If you had a bowl of meatballs and wanted to dress them up a bit before you served them, would you add whipped cream, a sprinkle of nuts, and a cherry on top? A meatball sundae doesn't sound attractive? Seth Godin knows how to write with snappy images to get his ideas across in crisp, concise, and memorable images. The idea of the meatball sundae is used to illustrate old style companies trying to "get with it" by using the New Marketing paradigm without updating anything else. One of the examples he cites is the $40 million Anheuser-Busch spent on Bud-TV to add zero new customers. I am not qualified to judge the appropriateness of the effort or what Bud was after, but I do agree with the author that the goal of all marketing, in the end, has to be to create more customers.
The book has three parts that each consists of multiple short sections that focus on aspects of the topic under discussion. Part 1 is "Thinking About the Meatball Sundae" and takes us through the history of marketing in the US and how it has gone through several upheavals and how those who got their marketing in synch with the new realities won.

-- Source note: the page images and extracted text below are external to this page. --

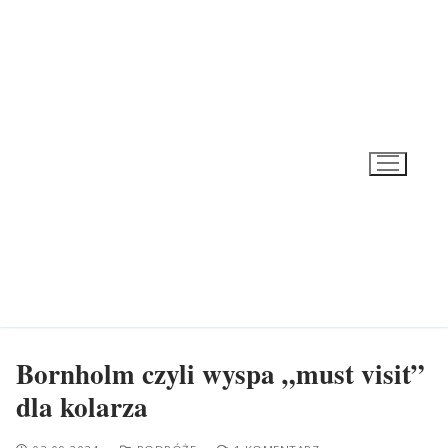
Przeskocz
do
treści
Bornholm czyli wyspa „must visit”
dla kolarza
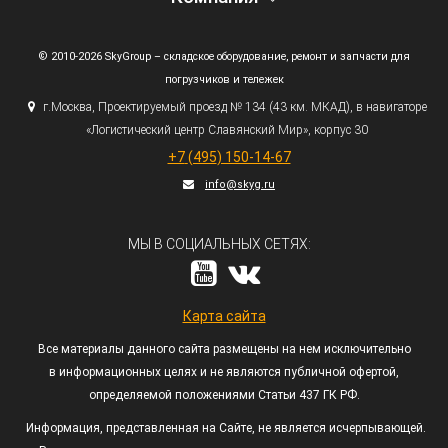
© 2010-2026 SkyGroup – складское оборудование, ремонт и запчасти для
погрузчиков и тележек
г.
Москва, Проектируемый проезд № 134
(43
км. МКАД), в навигаторе
«Логистический
центр Славянский Мир», корпус 30
+7
(495
) 150-14-67
info@skyg.ru
МЫ В СОЦИАЛЬНЫХ СЕТЯХ:
Карта сайта
Все материалы данного сайта размещены на нем исключительно
в информационных целях и не являются публичной офертой,
определяемой положениями Статьи 437 ГК РФ.
Информация, представленная на Сайте, не является исчерпывающей.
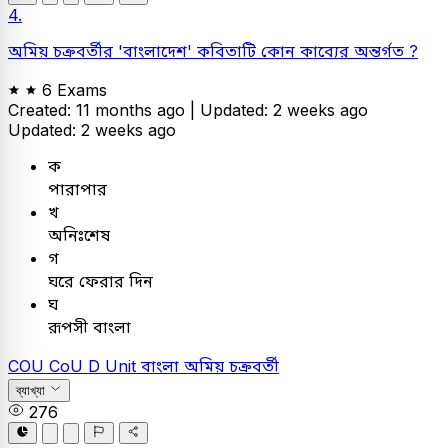
4.
অমিয় চক্রবর্তীর 'বাংলাদেশ' কবিতাটি কোন কাব্যের অন্তর্গত ?
6 Exams
Created: 11 months ago |
Updated: 2 weeks ago
Updated: 2 weeks ago
ক
পারাপার
খ
অনিঃশেষ
গ
ঘরে ফেরার দিন
ঘ
রূপসী বাংলা
COU
CoU D Unit
বাংলা
অমিয় চক্রবর্তী
ব্যাখ্যা
276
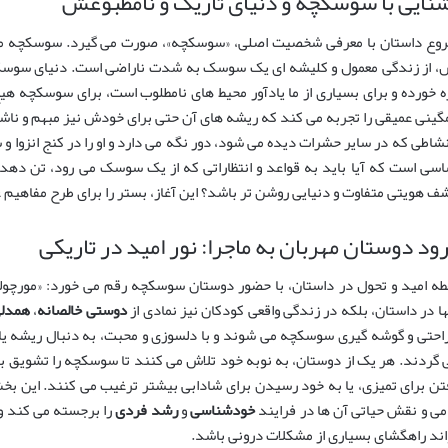
نایی با سوسکچه و دنیای تاریک و نامطبوعش
وع داستان با معرفی شخصیت اصلی، «سوسکچه»، صورت می گیرد. سوسکچه مو
، از زندگی معمول و کلیشه ای یک سوسک به شدت ناراضی است. دنیای سوسک ها
ه خورده و برای بسیاری از ما یادآور محیط های نامطلوب است، برای سوسکچه هی
گینی عمیقی را تجربه می کند که ریشه های آن حتی برای خودش نیز مبهم و ناشناخ
نشاطی که در سایر حشرات دیده می شود، دور نگه می دارد و او را در کنج انزوا 
اسی است که آیا باید به قواعد و انتظاراتی که از یک سوسک می رود، تن دهد 
ف هویتی متفاوت و دنیایی روشن تر باشد؟ این آغاز، بستر را برای طرح مفاهیم
ود دوستان مهربان به ماجرا: نور امید در تاریکی
طه امید و تحول در داستان، با حضور دوستان سوسکچه رقم می خورد: «مورچول
ها در داستان، بلکه در زندگی واقعی کودکان نیز نمادی از
دوستی خالصانه
،
همدل
راحتی و گوشه گیری سوسکچه می شوند و با دلسوزی و محبت، به دنبال ریشه یابی
 گردند. هر یک از دوستان، به نوبه خود تلاش می کنند تا سوسکچه را تشویق به تغ
تن برای تمیزی، یا به خود رسیدن برای شادابی بیشتر ترغیب می کنند. این ب
می و نقش حیاتی آن ها در فرایند
خودشناسی
و
رشد فردی
را برجسته می کند 
اند راهگشای بسیاری از مشکلات درونی باشد.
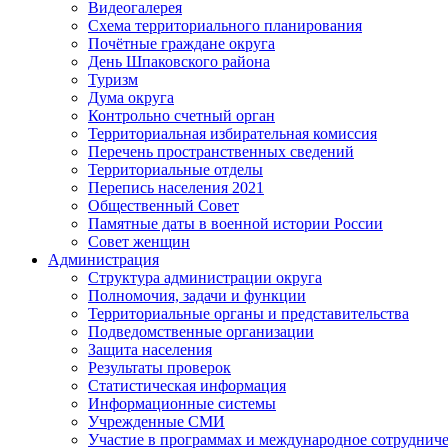
Видеогалерея
Схема территориального планирования
Почётные граждане округа
День Шпаковского района
Туризм
Дума округа
Контрольно счетный орган
Территориальная избирательная комиссия
Перечень пространственных сведений
Территориальные отделы
Перепись населения 2021
Общественный Совет
Памятные даты в военной истории России
Совет женщин
Администрация
Структура администрации округа
Полномочия, задачи и функции
Территориальные органы и представительства
Подведомственные организации
Защита населения
Результаты проверок
Статистическая информация
Информационные системы
Учрежденные СМИ
Участие в программах и международное сотруднич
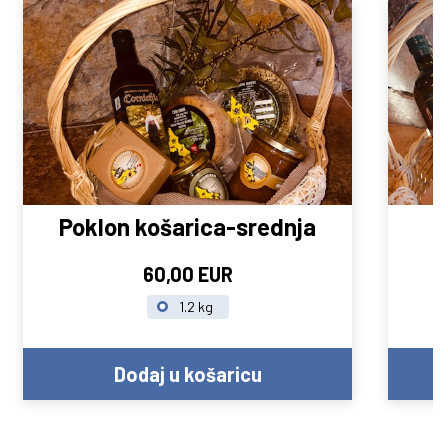
Poklon košarica-srednja
60,00 EUR
1.2 kg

Part 2 is "The Fourteen Trends", which discusses the realities of the New Marketing.
They fourteen trends are:
1) Direct Communication and Commerce Between Producers and Consumers
2) Amplification of the Voice of the Consumer and Independent Authorities
3) Need for an Authentic Story as the Number of sources Increases
4) Extremely Short Attention Spans Due to Clutter
5) The Long Tail
7) Google and the Dicing of Everything
8) Infinite Channels of Communication
9) Direct Communication and Commerce Between Consumers and Consumers
10) The Shifts in Scarcity and Abundance
11) The Triumph of Big Ideas
12) The Shift From How Many to Who
13) The Wealthy Are Like Us
14) New Gatekeepers, No Gatekeepers
Part 3 is "Putting It Together" and Case Studies. The Case Studies are short illustrations of how these principles and trends support success or how failure results from ignoring them.
The book is a pleasant read and geared towards those trying to get a handle on what is happening now in the marketplace, especially to entrepreneurs thinking about their marketing efforts. It is written with energy and without academic jargon.
You will know if this book is for you. That is, if you are writing checks for marketing programs for your company, this book is for you.